** Opening Data extracts block **

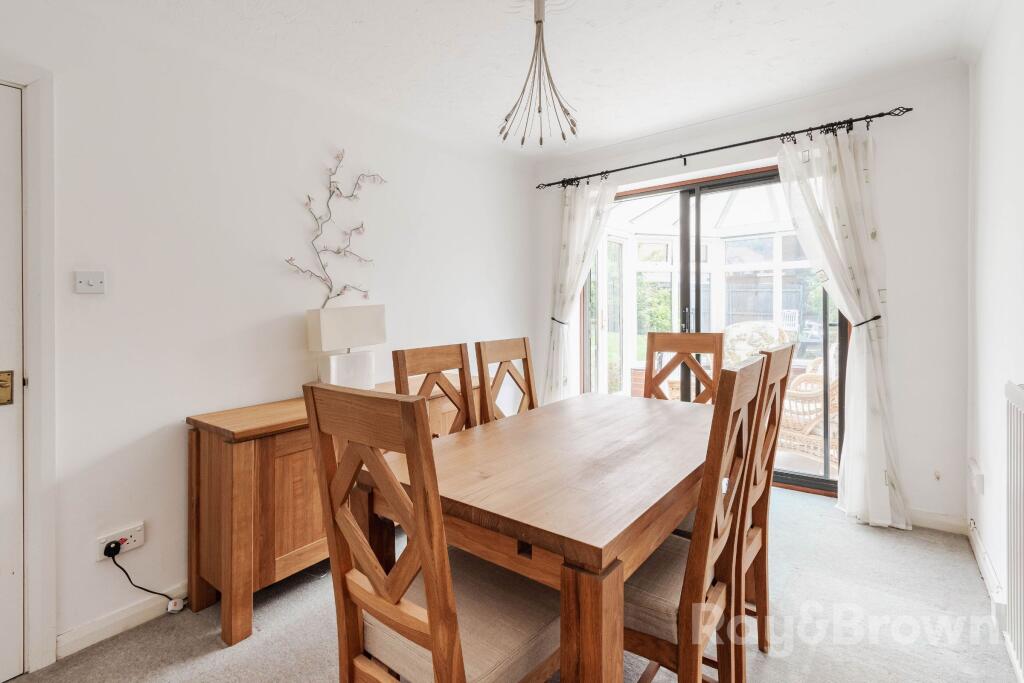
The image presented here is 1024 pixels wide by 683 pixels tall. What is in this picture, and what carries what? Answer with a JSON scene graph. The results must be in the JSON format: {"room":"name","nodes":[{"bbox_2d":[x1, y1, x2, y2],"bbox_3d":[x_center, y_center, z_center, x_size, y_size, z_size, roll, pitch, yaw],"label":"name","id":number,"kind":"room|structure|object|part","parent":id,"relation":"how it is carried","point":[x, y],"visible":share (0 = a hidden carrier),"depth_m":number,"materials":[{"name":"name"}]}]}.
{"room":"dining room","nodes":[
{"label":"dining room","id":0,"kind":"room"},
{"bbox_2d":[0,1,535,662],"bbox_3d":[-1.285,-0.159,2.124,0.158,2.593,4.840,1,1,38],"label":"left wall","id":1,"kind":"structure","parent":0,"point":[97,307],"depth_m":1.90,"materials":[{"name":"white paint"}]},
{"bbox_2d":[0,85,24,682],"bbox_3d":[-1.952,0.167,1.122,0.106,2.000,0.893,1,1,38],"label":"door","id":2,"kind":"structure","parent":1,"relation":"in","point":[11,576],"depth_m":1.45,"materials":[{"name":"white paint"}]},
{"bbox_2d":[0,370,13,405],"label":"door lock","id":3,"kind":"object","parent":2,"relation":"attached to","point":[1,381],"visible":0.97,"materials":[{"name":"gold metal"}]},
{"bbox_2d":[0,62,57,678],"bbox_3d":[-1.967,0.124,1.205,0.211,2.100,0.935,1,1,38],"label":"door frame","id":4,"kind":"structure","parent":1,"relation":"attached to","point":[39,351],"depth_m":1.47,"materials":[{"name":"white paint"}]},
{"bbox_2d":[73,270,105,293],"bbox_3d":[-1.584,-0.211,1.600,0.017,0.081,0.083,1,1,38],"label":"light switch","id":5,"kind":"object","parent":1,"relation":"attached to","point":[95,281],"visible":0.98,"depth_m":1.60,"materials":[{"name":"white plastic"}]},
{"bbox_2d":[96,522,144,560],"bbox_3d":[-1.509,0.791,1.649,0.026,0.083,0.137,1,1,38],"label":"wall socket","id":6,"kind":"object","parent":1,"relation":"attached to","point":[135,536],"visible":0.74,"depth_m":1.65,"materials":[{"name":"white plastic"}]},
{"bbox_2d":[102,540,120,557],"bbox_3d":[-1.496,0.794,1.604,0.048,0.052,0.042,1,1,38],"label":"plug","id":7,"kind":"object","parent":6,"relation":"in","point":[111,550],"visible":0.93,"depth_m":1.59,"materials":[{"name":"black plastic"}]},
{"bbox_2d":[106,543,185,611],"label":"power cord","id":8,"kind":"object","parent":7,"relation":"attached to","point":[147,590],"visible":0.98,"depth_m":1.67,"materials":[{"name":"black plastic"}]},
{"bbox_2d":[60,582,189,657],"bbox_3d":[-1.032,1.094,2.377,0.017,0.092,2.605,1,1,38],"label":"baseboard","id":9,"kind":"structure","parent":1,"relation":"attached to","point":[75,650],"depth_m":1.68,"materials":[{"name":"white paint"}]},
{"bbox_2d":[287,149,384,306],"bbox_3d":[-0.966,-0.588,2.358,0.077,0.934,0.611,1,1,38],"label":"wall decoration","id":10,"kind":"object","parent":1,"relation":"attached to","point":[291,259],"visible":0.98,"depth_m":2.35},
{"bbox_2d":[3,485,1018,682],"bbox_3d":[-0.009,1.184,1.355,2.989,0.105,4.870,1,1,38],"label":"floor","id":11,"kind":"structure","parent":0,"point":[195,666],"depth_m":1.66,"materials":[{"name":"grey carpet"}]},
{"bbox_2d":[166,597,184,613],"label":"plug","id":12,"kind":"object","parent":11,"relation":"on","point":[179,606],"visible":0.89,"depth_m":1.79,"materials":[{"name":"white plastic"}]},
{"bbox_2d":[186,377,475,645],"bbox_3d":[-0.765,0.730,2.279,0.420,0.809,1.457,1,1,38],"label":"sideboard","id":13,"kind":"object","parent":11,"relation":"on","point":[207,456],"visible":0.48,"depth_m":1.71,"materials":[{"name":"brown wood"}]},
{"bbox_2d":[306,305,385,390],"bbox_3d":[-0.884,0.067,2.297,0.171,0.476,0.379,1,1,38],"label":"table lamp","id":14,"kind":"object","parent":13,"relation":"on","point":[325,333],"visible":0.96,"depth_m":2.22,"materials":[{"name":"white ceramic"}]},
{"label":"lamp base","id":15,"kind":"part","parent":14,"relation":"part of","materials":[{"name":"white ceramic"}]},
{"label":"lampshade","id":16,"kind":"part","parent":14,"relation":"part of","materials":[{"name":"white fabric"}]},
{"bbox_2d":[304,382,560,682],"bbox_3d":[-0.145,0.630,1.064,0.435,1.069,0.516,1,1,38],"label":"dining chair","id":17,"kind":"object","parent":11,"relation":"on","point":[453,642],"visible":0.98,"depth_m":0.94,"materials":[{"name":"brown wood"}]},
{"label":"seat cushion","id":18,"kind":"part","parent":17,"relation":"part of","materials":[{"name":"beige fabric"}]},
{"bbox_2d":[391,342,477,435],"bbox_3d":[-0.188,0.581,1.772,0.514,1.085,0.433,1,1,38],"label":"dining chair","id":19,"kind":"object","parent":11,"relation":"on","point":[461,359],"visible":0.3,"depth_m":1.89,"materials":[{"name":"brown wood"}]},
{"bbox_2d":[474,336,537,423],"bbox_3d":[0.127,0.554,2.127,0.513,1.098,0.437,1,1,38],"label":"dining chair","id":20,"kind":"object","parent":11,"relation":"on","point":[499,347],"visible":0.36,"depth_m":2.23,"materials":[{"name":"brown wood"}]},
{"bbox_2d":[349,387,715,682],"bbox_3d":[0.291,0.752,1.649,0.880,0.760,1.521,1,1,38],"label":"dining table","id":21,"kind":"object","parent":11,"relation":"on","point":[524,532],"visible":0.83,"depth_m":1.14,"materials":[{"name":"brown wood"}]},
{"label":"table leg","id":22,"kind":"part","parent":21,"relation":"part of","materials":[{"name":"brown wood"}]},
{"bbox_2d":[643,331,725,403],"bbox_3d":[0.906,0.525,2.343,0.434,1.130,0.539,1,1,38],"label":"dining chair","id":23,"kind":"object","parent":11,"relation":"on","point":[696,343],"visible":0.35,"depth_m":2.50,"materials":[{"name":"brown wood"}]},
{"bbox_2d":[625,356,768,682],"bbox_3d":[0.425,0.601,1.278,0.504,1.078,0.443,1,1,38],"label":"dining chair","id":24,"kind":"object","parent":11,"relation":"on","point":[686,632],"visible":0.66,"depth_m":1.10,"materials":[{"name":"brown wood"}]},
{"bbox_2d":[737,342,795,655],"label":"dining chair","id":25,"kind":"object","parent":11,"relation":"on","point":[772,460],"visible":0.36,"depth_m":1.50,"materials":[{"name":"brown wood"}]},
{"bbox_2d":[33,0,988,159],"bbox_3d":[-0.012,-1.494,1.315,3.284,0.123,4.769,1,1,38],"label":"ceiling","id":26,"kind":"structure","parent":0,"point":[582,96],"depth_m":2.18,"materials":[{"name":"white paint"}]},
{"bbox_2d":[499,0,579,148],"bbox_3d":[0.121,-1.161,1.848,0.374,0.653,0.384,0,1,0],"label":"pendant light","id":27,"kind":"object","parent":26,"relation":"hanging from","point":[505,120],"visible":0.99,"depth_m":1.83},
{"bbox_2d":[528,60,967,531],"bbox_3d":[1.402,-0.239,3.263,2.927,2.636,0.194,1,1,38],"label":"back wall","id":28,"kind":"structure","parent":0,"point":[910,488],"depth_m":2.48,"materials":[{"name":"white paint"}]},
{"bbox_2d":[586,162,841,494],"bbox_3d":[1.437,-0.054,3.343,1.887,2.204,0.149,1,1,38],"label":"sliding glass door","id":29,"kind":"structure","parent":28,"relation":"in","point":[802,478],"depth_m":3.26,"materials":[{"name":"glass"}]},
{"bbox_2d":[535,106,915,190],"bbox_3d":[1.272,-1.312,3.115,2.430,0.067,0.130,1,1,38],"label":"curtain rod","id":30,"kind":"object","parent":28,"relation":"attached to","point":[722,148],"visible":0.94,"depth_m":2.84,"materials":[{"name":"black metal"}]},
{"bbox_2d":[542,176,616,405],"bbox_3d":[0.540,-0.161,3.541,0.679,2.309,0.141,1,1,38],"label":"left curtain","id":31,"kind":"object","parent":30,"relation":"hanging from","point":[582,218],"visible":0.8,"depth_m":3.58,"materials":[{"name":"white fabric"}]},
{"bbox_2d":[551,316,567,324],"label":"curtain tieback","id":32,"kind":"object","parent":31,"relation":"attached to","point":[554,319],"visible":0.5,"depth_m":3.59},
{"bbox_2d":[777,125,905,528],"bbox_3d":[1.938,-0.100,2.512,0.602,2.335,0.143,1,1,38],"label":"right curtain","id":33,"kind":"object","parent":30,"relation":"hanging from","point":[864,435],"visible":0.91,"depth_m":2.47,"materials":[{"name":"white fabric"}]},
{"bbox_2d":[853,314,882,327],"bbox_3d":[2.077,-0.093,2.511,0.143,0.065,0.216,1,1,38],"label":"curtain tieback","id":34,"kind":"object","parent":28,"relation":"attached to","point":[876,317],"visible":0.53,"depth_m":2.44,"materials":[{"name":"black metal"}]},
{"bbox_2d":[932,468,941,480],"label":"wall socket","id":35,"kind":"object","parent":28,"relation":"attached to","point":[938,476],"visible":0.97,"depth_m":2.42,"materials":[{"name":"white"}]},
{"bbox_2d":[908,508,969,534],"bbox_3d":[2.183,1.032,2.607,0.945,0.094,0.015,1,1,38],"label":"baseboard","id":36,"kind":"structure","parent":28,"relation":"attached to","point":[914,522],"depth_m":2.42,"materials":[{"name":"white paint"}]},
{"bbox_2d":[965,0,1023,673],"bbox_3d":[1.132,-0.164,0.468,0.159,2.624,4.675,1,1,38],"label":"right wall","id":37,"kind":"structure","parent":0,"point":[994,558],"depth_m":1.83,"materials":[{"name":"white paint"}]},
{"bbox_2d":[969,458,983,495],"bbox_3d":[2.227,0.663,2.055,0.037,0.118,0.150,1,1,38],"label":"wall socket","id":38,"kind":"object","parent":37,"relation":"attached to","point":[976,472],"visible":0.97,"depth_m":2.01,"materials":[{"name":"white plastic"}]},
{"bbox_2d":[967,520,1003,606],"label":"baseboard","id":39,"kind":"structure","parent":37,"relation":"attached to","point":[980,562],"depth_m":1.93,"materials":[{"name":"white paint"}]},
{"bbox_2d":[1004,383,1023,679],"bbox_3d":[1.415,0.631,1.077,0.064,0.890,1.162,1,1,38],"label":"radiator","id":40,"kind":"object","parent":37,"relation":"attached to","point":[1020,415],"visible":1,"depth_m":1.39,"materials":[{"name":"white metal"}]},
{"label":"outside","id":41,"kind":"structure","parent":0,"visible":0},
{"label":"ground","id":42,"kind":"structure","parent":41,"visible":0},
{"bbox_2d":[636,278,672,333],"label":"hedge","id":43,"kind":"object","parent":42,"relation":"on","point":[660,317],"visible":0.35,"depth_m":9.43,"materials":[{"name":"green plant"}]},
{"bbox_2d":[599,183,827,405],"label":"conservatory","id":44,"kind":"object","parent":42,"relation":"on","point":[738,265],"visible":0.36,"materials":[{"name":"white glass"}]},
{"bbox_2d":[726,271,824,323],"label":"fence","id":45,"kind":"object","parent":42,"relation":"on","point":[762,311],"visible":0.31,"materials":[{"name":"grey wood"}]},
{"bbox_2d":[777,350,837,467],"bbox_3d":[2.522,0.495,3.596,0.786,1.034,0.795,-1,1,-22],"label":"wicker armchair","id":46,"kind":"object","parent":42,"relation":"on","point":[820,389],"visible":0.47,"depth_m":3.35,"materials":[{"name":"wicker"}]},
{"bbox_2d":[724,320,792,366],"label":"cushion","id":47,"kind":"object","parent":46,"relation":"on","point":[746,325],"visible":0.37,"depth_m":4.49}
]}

** Closing Data extracts block **

Task to complete » Among the lines above, return each one holding the string "glass".

Solution below »
{"bbox_2d":[586,162,841,494],"bbox_3d":[1.437,-0.054,3.343,1.887,2.204,0.149,1,1,38],"label":"sliding glass door","id":29,"kind":"structure","parent":28,"relation":"in","point":[802,478],"depth_m":3.26,"materials":[{"name":"glass"}]},
{"bbox_2d":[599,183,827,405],"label":"conservatory","id":44,"kind":"object","parent":42,"relation":"on","point":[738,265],"visible":0.36,"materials":[{"name":"white glass"}]},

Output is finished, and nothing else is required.